Data extracted from a collection:
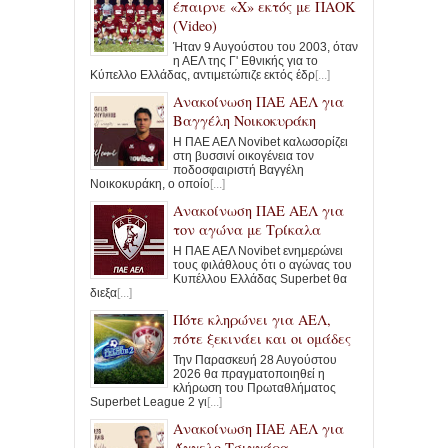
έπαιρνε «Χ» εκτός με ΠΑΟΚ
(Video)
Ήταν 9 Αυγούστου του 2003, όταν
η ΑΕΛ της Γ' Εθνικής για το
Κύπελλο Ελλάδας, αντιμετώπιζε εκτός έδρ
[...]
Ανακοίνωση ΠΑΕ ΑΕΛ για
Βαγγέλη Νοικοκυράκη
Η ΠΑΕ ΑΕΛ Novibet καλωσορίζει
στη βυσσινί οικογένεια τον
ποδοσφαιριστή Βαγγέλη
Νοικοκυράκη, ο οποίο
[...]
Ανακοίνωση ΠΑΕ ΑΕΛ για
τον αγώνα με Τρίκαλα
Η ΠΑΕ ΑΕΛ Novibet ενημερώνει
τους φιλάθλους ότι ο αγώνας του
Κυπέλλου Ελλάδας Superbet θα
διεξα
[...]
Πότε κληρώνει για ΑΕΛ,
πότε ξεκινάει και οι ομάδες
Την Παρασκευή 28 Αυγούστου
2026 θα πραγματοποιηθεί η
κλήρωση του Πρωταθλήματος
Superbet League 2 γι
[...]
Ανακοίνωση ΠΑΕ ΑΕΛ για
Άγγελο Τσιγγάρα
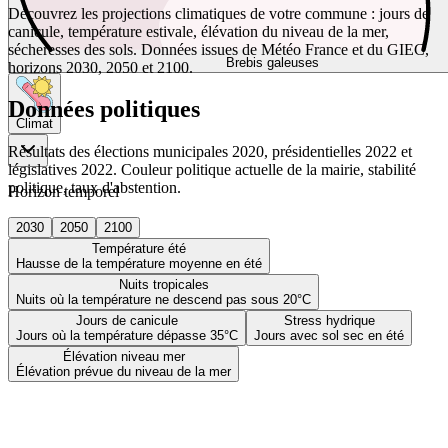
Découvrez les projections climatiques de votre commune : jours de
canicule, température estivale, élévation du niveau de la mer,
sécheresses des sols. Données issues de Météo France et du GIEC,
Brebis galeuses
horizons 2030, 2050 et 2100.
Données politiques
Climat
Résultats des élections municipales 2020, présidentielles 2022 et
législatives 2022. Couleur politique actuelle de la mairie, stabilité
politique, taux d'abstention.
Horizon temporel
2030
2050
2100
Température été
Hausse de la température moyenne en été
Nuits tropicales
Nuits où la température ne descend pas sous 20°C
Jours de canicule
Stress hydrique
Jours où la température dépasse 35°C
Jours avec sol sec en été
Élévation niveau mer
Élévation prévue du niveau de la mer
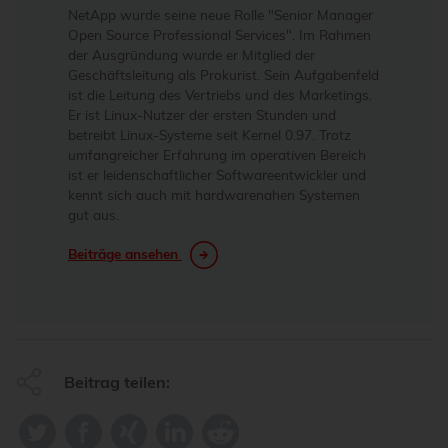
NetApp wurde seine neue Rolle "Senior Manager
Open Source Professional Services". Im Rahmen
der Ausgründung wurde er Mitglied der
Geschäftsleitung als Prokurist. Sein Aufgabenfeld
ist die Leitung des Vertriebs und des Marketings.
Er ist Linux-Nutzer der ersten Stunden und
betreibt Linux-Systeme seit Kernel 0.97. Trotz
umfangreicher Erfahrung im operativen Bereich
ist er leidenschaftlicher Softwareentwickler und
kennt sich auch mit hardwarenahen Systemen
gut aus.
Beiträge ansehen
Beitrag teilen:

- **EXERCISE INSTRUCTIONS**
Where a line above contains the string "Linux", copy that line.

- **TASK ANSWER**
Er ist Linux-Nutzer der ersten Stunden und
betreibt Linux-Systeme seit Kernel 0.97. Trotz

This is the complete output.